■ Problem to solve
Reproduce every one of the following rows verbatim, keeping each line, character, and line break in its original order.
[Dataset entries Boundary: Start]
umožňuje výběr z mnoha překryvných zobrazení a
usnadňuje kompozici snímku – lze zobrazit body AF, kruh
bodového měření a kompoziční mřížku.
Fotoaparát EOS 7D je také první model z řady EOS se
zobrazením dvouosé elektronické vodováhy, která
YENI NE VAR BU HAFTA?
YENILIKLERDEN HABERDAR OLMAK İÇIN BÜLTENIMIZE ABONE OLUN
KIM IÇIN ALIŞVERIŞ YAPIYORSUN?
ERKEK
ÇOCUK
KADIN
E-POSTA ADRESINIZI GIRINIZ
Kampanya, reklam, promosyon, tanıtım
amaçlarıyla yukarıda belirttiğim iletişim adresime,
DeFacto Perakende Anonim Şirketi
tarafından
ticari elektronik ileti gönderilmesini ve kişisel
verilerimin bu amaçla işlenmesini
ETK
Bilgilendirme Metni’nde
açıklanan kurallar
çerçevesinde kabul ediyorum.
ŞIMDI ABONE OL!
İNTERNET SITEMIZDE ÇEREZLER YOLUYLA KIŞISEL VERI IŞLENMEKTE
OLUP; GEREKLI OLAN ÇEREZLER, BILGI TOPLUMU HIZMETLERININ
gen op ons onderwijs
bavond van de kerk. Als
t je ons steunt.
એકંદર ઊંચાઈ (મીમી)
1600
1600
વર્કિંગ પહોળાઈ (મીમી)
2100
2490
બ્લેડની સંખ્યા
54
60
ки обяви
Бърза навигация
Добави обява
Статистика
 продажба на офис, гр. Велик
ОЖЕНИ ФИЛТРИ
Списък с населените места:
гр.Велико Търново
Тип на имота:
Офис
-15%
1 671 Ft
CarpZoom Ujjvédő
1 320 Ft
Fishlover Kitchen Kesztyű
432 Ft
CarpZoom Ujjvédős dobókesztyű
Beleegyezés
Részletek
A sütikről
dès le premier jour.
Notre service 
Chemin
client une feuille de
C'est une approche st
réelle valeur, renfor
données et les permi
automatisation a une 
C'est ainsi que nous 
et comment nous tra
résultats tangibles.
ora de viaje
[Dataset entries Boundary: End]
■ Task output
umožňuje výběr z mnoha překryvných zobrazení a
usnadňuje kompozici snímku – lze zobrazit body AF, kruh
bodového měření a kompoziční mřížku.
Fotoaparát EOS 7D je také první model z řady EOS se
zobrazením dvouosé elektronické vodováhy, která
YENI NE VAR BU HAFTA?
YENILIKLERDEN HABERDAR OLMAK İÇIN BÜLTENIMIZE ABONE OLUN
KIM IÇIN ALIŞVERIŞ YAPIYORSUN?
ERKEK
ÇOCUK
KADIN
E-POSTA ADRESINIZI GIRINIZ
Kampanya, reklam, promosyon, tanıtım
amaçlarıyla yukarıda belirttiğim iletişim adresime,
DeFacto Perakende Anonim Şirketi
tarafından
ticari elektronik ileti gönderilmesini ve kişisel
verilerimin bu amaçla işlenmesini
ETK
Bilgilendirme Metni’nde
açıklanan kurallar
çerçevesinde kabul ediyorum.
ŞIMDI ABONE OL!
İNTERNET SITEMIZDE ÇEREZLER YOLUYLA KIŞISEL VERI IŞLENMEKTE
OLUP; GEREKLI OLAN ÇEREZLER, BILGI TOPLUMU HIZMETLERININ
gen op ons onderwijs
bavond van de kerk. Als
t je ons steunt.
એકંદર ઊંચાઈ (મીમી)
1600
1600
વર્કિંગ પહોળાઈ (મીમી)
2100
2490
બ્લેડની સંખ્યા
54
60
ки обяви
Бърза навигация
Добави обява
Статистика
 продажба на офис, гр. Велик
ОЖЕНИ ФИЛТРИ
Списък с населените места:
гр.Велико Търново
Тип на имота:
Офис
-15%
1 671 Ft
CarpZoom Ujjvédő
1 320 Ft
Fishlover Kitchen Kesztyű
432 Ft
CarpZoom Ujjvédős dobókesztyű
Beleegyezés
Részletek
A sütikről
dès le premier jour.
Notre service 
Chemin
client une feuille de
C'est une approche st
réelle valeur, renfor
données et les permi
automatisation a une 
C'est ainsi que nous 
et comment nous tra
résultats tangibles.
ora de viaje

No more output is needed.